## TASK DETAILS
Check every line of the data below for "down". Copy each one that has it.

## DATASET SECTION
┄┄┄┄┄┄
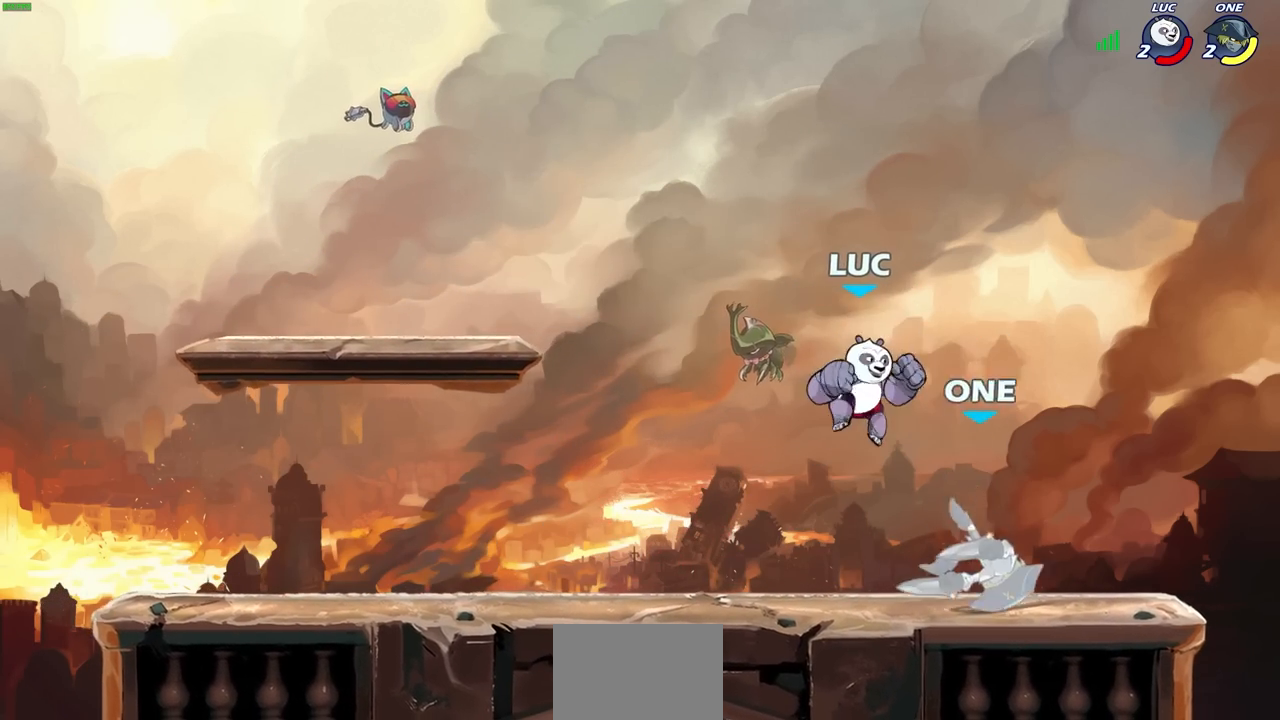
{"buttons": ["SQUARE", "R2"], "left_stick": "center", "right_stick": "center", "events": [[50, "R2", "down"], [67, "left_stick", "down"], [100, "SQUARE", "down"], [167, "R2", "up"], [167, "SQUARE", "up"], [200, "left_stick", "center"], [433, "left_stick", "right"], [467, "R2", "down"], [500, "SQUARE", "down"], [500, "left_stick", "center"]]}
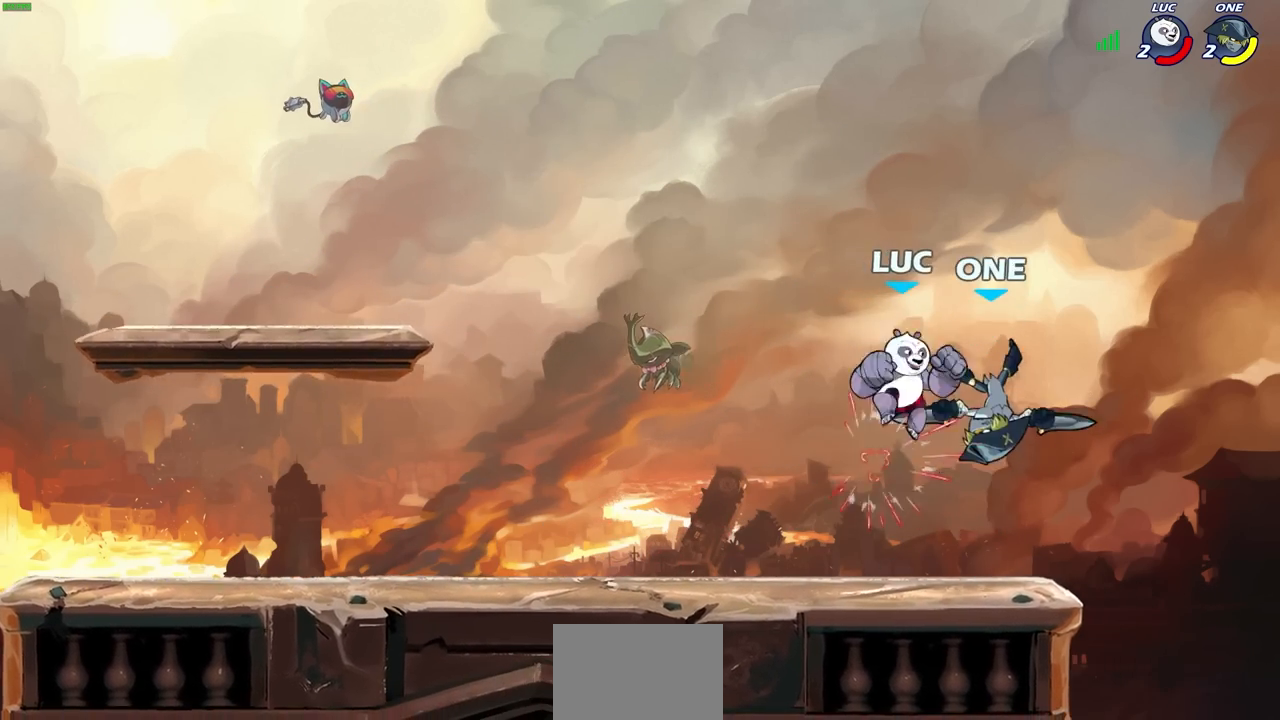
{"buttons": [], "left_stick": "center", "right_stick": "center", "events": [[50, "R2", "up"], [50, "SQUARE", "up"]]}
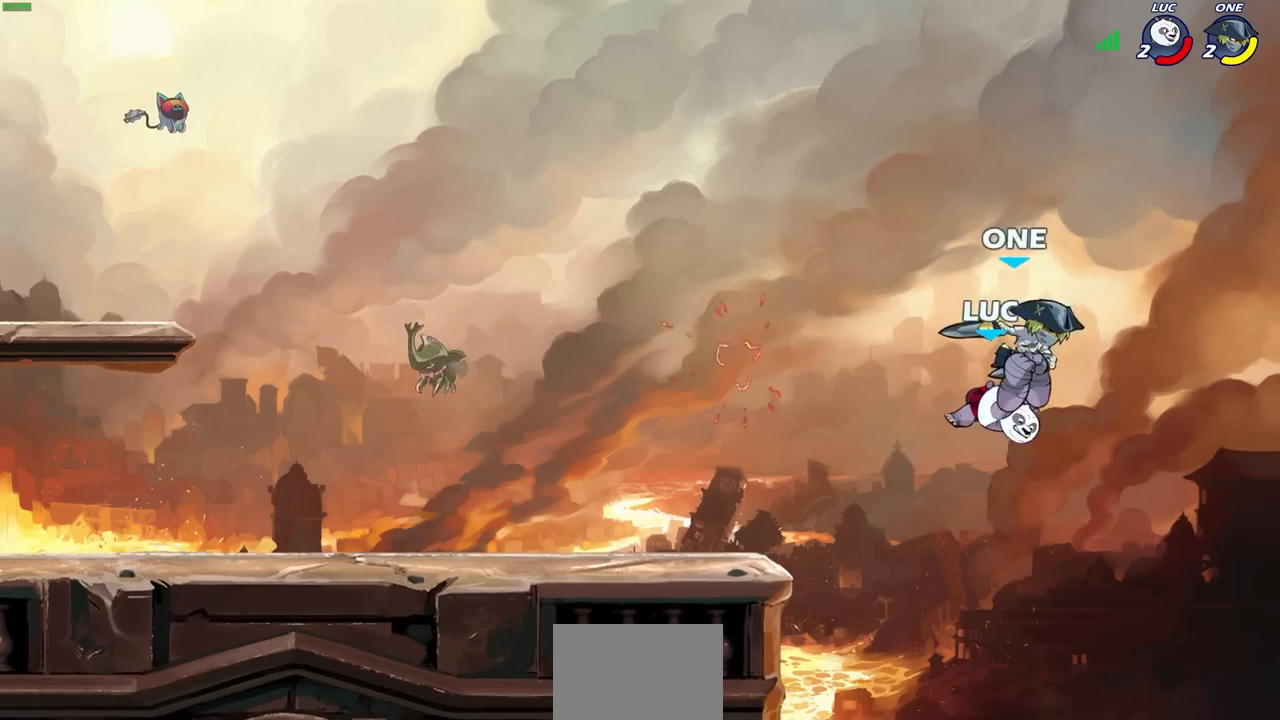
{"buttons": ["CIRCLE"], "left_stick": "down-left", "right_stick": "center", "events": [[167, "left_stick", "down-left"], [267, "CIRCLE", "down"]]}
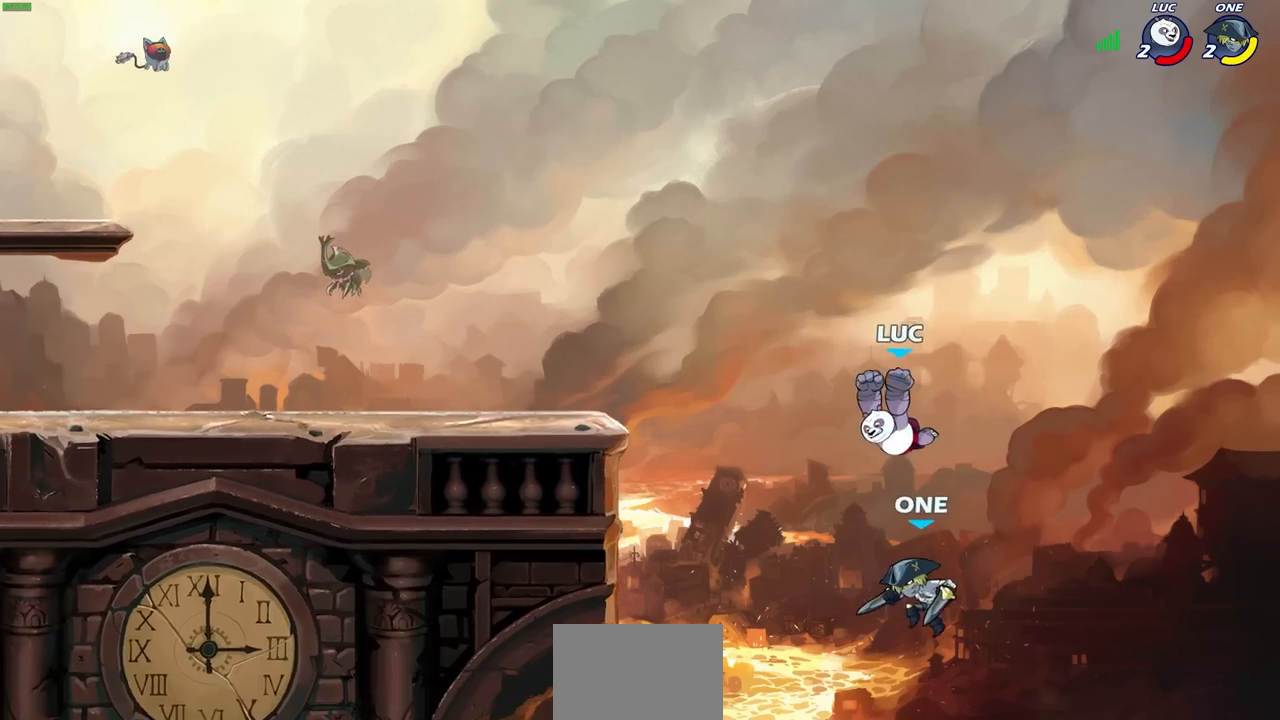
{"buttons": [], "left_stick": "down-left", "right_stick": "center", "events": [[33, "L3", "down"], [433, "L3", "up"], [483, "CIRCLE", "up"]]}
┄┄┄┄┄┄
## ANSWER TO THE EXERCISE
{"buttons": ["SQUARE", "R2"], "left_stick": "center", "right_stick": "center", "events": [[50, "R2", "down"], [67, "left_stick", "down"], [100, "SQUARE", "down"], [167, "R2", "up"], [167, "SQUARE", "up"], [200, "left_stick", "center"], [433, "left_stick", "right"], [467, "R2", "down"], [500, "SQUARE", "down"], [500, "left_stick", "center"]]}
{"buttons": ["CIRCLE"], "left_stick": "down-left", "right_stick": "center", "events": [[167, "left_stick", "down-left"], [267, "CIRCLE", "down"]]}
{"buttons": [], "left_stick": "down-left", "right_stick": "center", "events": [[33, "L3", "down"], [433, "L3", "up"], [483, "CIRCLE", "up"]]}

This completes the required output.